Who is Eddie Fox and why do I say that?
He is a widely published and highly respected pastor, author, and leader who since 1992 has been the Executive Director of the World Methodist Evangelism Institute. His 1986 book Faith Sharing (co-written with George Morris) was instrumental in my own call to enter seminary.
With all those accomplishments, then, it seems logical and proper that Candler would honor Fox with its Distinguished Alumni Award, right? So in August, the seminary did just that.
Not so fast.
Fox’s selection has created a furor on the Emory campus. Is it because of some shady ethical dealings in his background? No.
Is it because of a morals charge that has arisen? No.
Is it because he has clergy hoof & mouth disease (can’t preach & won’t visit)? Nope.
It’s because Eddie Fox stands with 2,000 years of Christian teaching in affirming celibacy in singleness and faithfulness in heterosexual marriage. Meaning: he believes that homosexual intercourse is not God’s design for humanity.
And for many on the Candler campus, that’s the one belief that can’t be tolerated.
Zebulun Treloar, a Masters of Divinity student at the school, wrote an open letter to Fox that included these words:
“I have to stand in opposition to your being awarded an alumni award because of [your] views [on homosexuality]. This is also why I cannot be a part of a church that does not give full inclusion to people of all sexual orientation and gender identities.”
In addition, Candler alum Josh Noblitt, a minister of social justice at Saint Mark United Methodist Church, put it this way:
“It’s hard for me to want to lift up someone who engages in exclusionary rhetoric . . . Eddie Fox does not seem to represent the values of Emory University.”
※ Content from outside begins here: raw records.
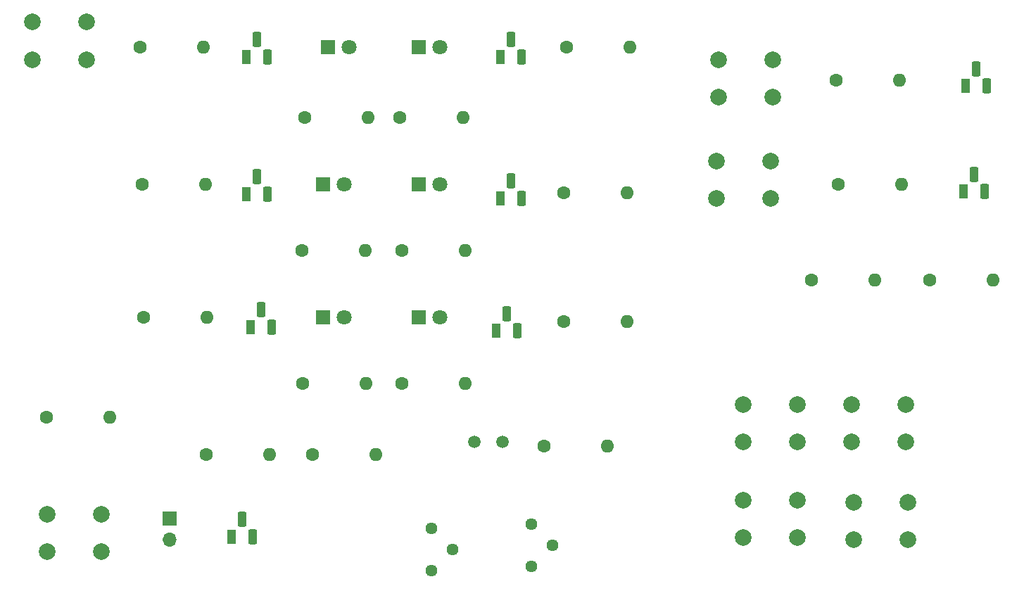
<source format=gbr>
%TF.GenerationSoftware,KiCad,Pcbnew,8.0.8*%
%TF.CreationDate,2025-07-02T05:08:30+01:00*%
%TF.ProjectId,Solder,536f6c64-6572-42e6-9b69-6361645f7063,rev?*%
%TF.SameCoordinates,Original*%
%TF.FileFunction,Soldermask,Bot*%
%TF.FilePolarity,Negative*%
%FSLAX46Y46*%
G04 Gerber Fmt 4.6, Leading zero omitted, Abs format (unit mm)*
G04 Created by KiCad (PCBNEW 8.0.8) date 2025-07-02 05:08:30*
%MOMM*%
%LPD*%
G01*
G04 APERTURE LIST*
G04 Aperture macros list*
%AMRoundRect*
0 Rectangle with rounded corners*
0 $1 Rounding radius*
0 $2 $3 $4 $5 $6 $7 $8 $9 X,Y pos of 4 corners*
0 Add a 4 corners polygon primitive as box body*
4,1,4,$2,$3,$4,$5,$6,$7,$8,$9,$2,$3,0*
0 Add four circle primitives for the rounded corners*
1,1,$1+$1,$2,$3*
1,1,$1+$1,$4,$5*
1,1,$1+$1,$6,$7*
1,1,$1+$1,$8,$9*
0 Add four rect primitives between the rounded corners*
20,1,$1+$1,$2,$3,$4,$5,0*
20,1,$1+$1,$4,$5,$6,$7,0*
20,1,$1+$1,$6,$7,$8,$9,0*
20,1,$1+$1,$8,$9,$2,$3,0*%
G04 Aperture macros list end*
%ADD10C,2.000000*%
%ADD11C,1.440000*%
%ADD12C,1.600000*%
%ADD13O,1.600000X1.600000*%
%ADD14C,1.500000*%
%ADD15R,1.100000X1.800000*%
%ADD16RoundRect,0.275000X-0.275000X-0.625000X0.275000X-0.625000X0.275000X0.625000X-0.275000X0.625000X0*%
%ADD17R,1.700000X1.700000*%
%ADD18O,1.700000X1.700000*%
%ADD19R,1.800000X1.800000*%
%ADD20C,1.800000*%
G04 APERTURE END LIST*
D10*
%TO.C,SW8*%
X137750000Y-117250000D03*
X144250000Y-117250000D03*
X137750000Y-121750000D03*
X144250000Y-121750000D03*
%TD*%
%TO.C,SW7*%
X124500000Y-117000000D03*
X131000000Y-117000000D03*
X124500000Y-121500000D03*
X131000000Y-121500000D03*
%TD*%
%TO.C,SW6*%
X137500000Y-105500000D03*
X144000000Y-105500000D03*
X137500000Y-110000000D03*
X144000000Y-110000000D03*
%TD*%
%TO.C,SW5*%
X124500000Y-105500000D03*
X131000000Y-105500000D03*
X124500000Y-110000000D03*
X131000000Y-110000000D03*
%TD*%
%TO.C,SW4*%
X121250000Y-76250000D03*
X127750000Y-76250000D03*
X121250000Y-80750000D03*
X127750000Y-80750000D03*
%TD*%
%TO.C,SW3*%
X121500000Y-64000000D03*
X128000000Y-64000000D03*
X121500000Y-68500000D03*
X128000000Y-68500000D03*
%TD*%
%TO.C,SW2*%
X40750000Y-118750000D03*
X47250000Y-118750000D03*
X40750000Y-123250000D03*
X47250000Y-123250000D03*
%TD*%
%TO.C,SW1*%
X39000000Y-59500000D03*
X45500000Y-59500000D03*
X39000000Y-64000000D03*
X45500000Y-64000000D03*
%TD*%
D11*
%TO.C,RV2*%
X99000000Y-125000000D03*
X101540000Y-122460000D03*
X99000000Y-119920000D03*
%TD*%
%TO.C,RV1*%
X86960000Y-125540000D03*
X89500000Y-123000000D03*
X86960000Y-120460000D03*
%TD*%
D12*
%TO.C,R37*%
X146880000Y-90500000D03*
D13*
X154500000Y-90500000D03*
%TD*%
D12*
%TO.C,R36*%
X132690000Y-90500000D03*
D13*
X140310000Y-90500000D03*
%TD*%
D12*
%TO.C,R35*%
X135880000Y-79000000D03*
D13*
X143500000Y-79000000D03*
%TD*%
D12*
%TO.C,R34*%
X135690000Y-66500000D03*
D13*
X143310000Y-66500000D03*
%TD*%
D12*
%TO.C,R33*%
X100500000Y-110500000D03*
D13*
X108120000Y-110500000D03*
%TD*%
D12*
%TO.C,R32*%
X72690000Y-111500000D03*
D13*
X80310000Y-111500000D03*
%TD*%
D12*
%TO.C,R31*%
X59880000Y-111500000D03*
D13*
X67500000Y-111500000D03*
%TD*%
D12*
%TO.C,R30*%
X83380000Y-103000000D03*
D13*
X91000000Y-103000000D03*
%TD*%
D12*
%TO.C,R29*%
X71500000Y-103000000D03*
D13*
X79120000Y-103000000D03*
%TD*%
D12*
%TO.C,R28*%
X83380000Y-87000000D03*
D13*
X91000000Y-87000000D03*
%TD*%
D12*
%TO.C,R27*%
X71380000Y-87000000D03*
D13*
X79000000Y-87000000D03*
%TD*%
D12*
%TO.C,R26*%
X83190000Y-71000000D03*
D13*
X90810000Y-71000000D03*
%TD*%
D12*
%TO.C,R25*%
X71690000Y-71000000D03*
D13*
X79310000Y-71000000D03*
%TD*%
D12*
%TO.C,R24*%
X40690000Y-107000000D03*
D13*
X48310000Y-107000000D03*
%TD*%
D12*
%TO.C,R23*%
X102880000Y-95500000D03*
D13*
X110500000Y-95500000D03*
%TD*%
D12*
%TO.C,R22*%
X52380000Y-95000000D03*
D13*
X60000000Y-95000000D03*
%TD*%
D12*
%TO.C,R21*%
X102880000Y-80000000D03*
D13*
X110500000Y-80000000D03*
%TD*%
D12*
%TO.C,R20*%
X52190000Y-79000000D03*
D13*
X59810000Y-79000000D03*
%TD*%
D12*
%TO.C,R19*%
X103190000Y-62500000D03*
D13*
X110810000Y-62500000D03*
%TD*%
D12*
%TO.C,R18*%
X51880000Y-62500000D03*
D13*
X59500000Y-62500000D03*
%TD*%
D14*
%TO.C,R7*%
X92100000Y-110000000D03*
X95500000Y-110000000D03*
%TD*%
D15*
%TO.C,Q17*%
X150960000Y-79900000D03*
D16*
X152230000Y-77830000D03*
X153500000Y-79900000D03*
%TD*%
D15*
%TO.C,Q16*%
X151230000Y-67170000D03*
D16*
X152500000Y-65100000D03*
X153770000Y-67170000D03*
%TD*%
D15*
%TO.C,Q15*%
X62960000Y-121400000D03*
D16*
X64230000Y-119330000D03*
X65500000Y-121400000D03*
%TD*%
D15*
%TO.C,Q14*%
X94730000Y-96670000D03*
D16*
X96000000Y-94600000D03*
X97270000Y-96670000D03*
%TD*%
D15*
%TO.C,Q13*%
X65230000Y-96170000D03*
D16*
X66500000Y-94100000D03*
X67770000Y-96170000D03*
%TD*%
D15*
%TO.C,Q12*%
X95230000Y-80670000D03*
D16*
X96500000Y-78600000D03*
X97770000Y-80670000D03*
%TD*%
D15*
%TO.C,Q11*%
X64730000Y-80170000D03*
D16*
X66000000Y-78100000D03*
X67270000Y-80170000D03*
%TD*%
D15*
%TO.C,Q10*%
X95230000Y-63670000D03*
D16*
X96500000Y-61600000D03*
X97770000Y-63670000D03*
%TD*%
D15*
%TO.C,Q9*%
X64730000Y-63670000D03*
D16*
X66000000Y-61600000D03*
X67270000Y-63670000D03*
%TD*%
D17*
%TO.C,M1*%
X55500000Y-119225000D03*
D18*
X55500000Y-121765000D03*
%TD*%
D19*
%TO.C,D12*%
X85460000Y-95000000D03*
D20*
X88000000Y-95000000D03*
%TD*%
D19*
%TO.C,D11*%
X73960000Y-95000000D03*
D20*
X76500000Y-95000000D03*
%TD*%
D19*
%TO.C,D10*%
X85460000Y-79000000D03*
D20*
X88000000Y-79000000D03*
%TD*%
D19*
%TO.C,D9*%
X73960000Y-79000000D03*
D20*
X76500000Y-79000000D03*
%TD*%
D19*
%TO.C,D8*%
X85460000Y-62500000D03*
D20*
X88000000Y-62500000D03*
%TD*%
D19*
%TO.C,D7*%
X74500000Y-62500000D03*
D20*
X77040000Y-62500000D03*
%TD*%
M02*

</source>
And finally, the Emory Gay and Lesbian Alumni (GALA) announced on Twitter that its steering committee approved a motion opposing the award and recommended that Fox’s award be rescinded
Now: Eddie Fox is not a hatemonger. He’s an exegete. He’s not a Wesleyan Fred Phelps. He’s a United Methodist Pastor. Both his demeanor and his conversation are saturated with what we commonly call grace.
And not insignificantly, his view remains the official stand of the United Methodist Church when it comes to human sexuality.
But isn’t it interesting? Those who would change Christian sexual doctrine for the sake of tolerance are so openly intolerant?
From my view, the story has a satisfying ending: Jan Love, the Dean at Candler, decided to continue with Fox’s award despite the opposition. In her words:
“Candler’s task is to continue to facilitate an open, vibrant community of conversation created with people who hold stark and different perspectives. And then we come together and call it Christian conversation . . . After careful consideration, I have decided to confer the award on the Rev. Fox. His love of Candler runs deep [and his] characteristics were among the reasons he was recommended for this award and why I believe he should receive it.”